Earlier, with Apache, we had implemented GZIP compression for all the HTTP requests and responses on our own. OkHttp does this by default, so changing the HTTP client from Apache to OkHttp reduced our average response time by 30%, which is a huge improvement. Keeping up with the times, we enabled HTTP/2.0 on our web servers, and this was a further advantage as OkHttp also enabled socket sharing for all connections to the same host.

This change was substantiated soon after, when OkHttp became the engine that powers the default Android HTTP client HttpUrlConnection as of Android 4.4.

You can see a detailed comparison of HTTP/1.1 vs HTTP/2.0 in this demo , where it loads a 180-tile grid image in separate calls (pro tip: to actually see the magic happen, open the network section in your browser’s developer tools while you watch the demo).

Aspect #2. Performing Network Operations

For fetching data from our API, all the network calls must always run on background threads (duh!). Using the good old AsyncTask object for every API call seemed to be the right way of doing this. However, with time, we have found that we did not have the ability to cancel network calls once initiated; the need to cancel network calls stems from trying to save network bandwidth and improve UX. Furthermore, we had run into the serial nature of execution of AsyncTasks many times, and we seriously considered looking beyond AsyncTask at this point.

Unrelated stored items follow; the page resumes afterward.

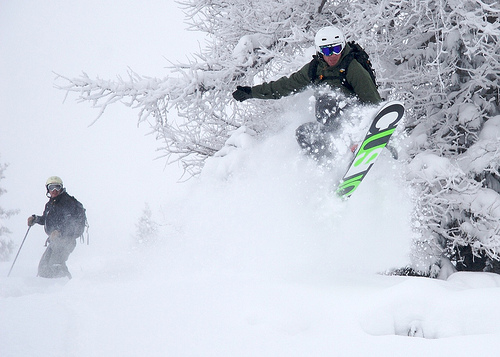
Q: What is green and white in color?
A: Skateboard.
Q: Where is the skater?
A: In the air.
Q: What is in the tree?
A: Snow.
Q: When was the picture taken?
A: Winter season.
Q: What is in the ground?
A: Snow.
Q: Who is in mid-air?
A: A snowboarder.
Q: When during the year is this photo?
A: Winter.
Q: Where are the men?
A: In snow.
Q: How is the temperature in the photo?
A: Cold.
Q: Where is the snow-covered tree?
A: To the right.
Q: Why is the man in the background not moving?
A: Resting.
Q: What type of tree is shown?
A: Pine.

While we were at it, we wanted an abstracted asynchronous layer, because all the AsyncTasks were heavily interfaced with the application logic and the UI (never on the same thread though, obviously). We considered the popular Android Async clients — Retrofit, Volley, and the like. These offered greater speed, truly concurrent background threads, and even the abstractions we were looking for. The Square-powered Retrofit seemed to fit our use case better, and most of the Android forums & blogs consider it the fastest Android Async client out there.

Again, we stared at the mammoth task of changing almost all the files in our complex app, and it involved a lot of code just to test. This was not as easy as the HTTP client change above, because these Asyncs were all over the code. Not only was this a big task, but also required us to be extremely careful. However, the upside of moving over to Retrofit far outweighed the massive one-time effort we had to put in to remove all AsyncTasks.

Aspect #3. Parsing Data

A considerable part of our development time was being spent on writing the custom parsers for our various objects, which is a rather laborious and time-consuming effort. Moreover, our parser files were huge — close to a staggering 30,000 lines of static code. The possibility of a reduced memory footprint, and trimming down the app size was motivation enough to revamp this archaic parser strategy.

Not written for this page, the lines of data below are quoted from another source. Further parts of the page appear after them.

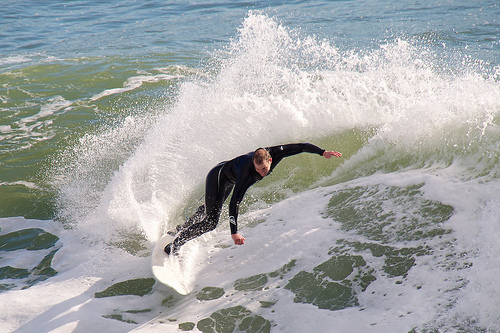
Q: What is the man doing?
A: Surfing.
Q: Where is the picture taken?
A: The ocean.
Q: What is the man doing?
A: Surfboard.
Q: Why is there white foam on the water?
A: From crashing waves.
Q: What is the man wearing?
A: A wet suit.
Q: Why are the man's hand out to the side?
A: For balance.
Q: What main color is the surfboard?
A: White.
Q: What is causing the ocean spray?
A: Surfboard cutting through wave.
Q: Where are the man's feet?
A: On surfboard.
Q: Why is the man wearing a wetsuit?
A: To stay dry and warm.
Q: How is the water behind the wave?
A: Calm.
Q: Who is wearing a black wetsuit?
A: Surfer.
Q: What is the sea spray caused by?
A: Rough surf.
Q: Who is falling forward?
A: A surfer.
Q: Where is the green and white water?
A: Ocean.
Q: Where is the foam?
A: Ocean water.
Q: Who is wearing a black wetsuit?
A: A surfer.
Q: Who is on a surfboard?
A: A surfer.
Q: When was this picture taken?
A: Daytime.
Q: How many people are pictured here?
A: One.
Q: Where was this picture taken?
A: The ocean.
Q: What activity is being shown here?
A: Surfing.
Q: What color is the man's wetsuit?
A: Black.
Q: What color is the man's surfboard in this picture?
A: White.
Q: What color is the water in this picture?
A: Blue.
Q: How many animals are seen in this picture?
A: Zero.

To come up with a simpler and quicker parsing strategy, we considered various techniques. The areas of improvement included the speed of parsing, effort during development phase, the number of lines of code, and readability of code.

We considered a few approaches, and it came down to three contenders in a showdown — XML, GSON, and Jackson. To validate each of these, we used one of our heaviest API calls — parsing the menus of one of the largest restaurant chains on Zomato, with each of the three approaches. We built a custom app to hit this api multiple times to test our options in real life scenario.

Showdown of parsers

The screenshots above show the results from the custom showdown app. Each row shows the time it took to parse the API response (in ms).

  1. The first column represents the XML data being parsed with the vtd-xml parser
  2. The second column results are from parsing with GSON v2.5
  3. The third column are results from parsing with Jackson v2.7.1

GSON emerged as the winner, but then again, the transition to GSON wasn’t going to be easy. We had to rewrite some parts of our backend API and Android code in a GSON-ready format.

Final Network Stack

After this exercise, our network layer now looks like this:

We’ve already implemented this in our Zomato for Business app, and we’re currently in the process of making this change in all our other apps on the Android platform, to help improve performance across the board.

We’d like to extend our thanks to all the open source projects mentioned in the post, and to the power of collaborative open source programming.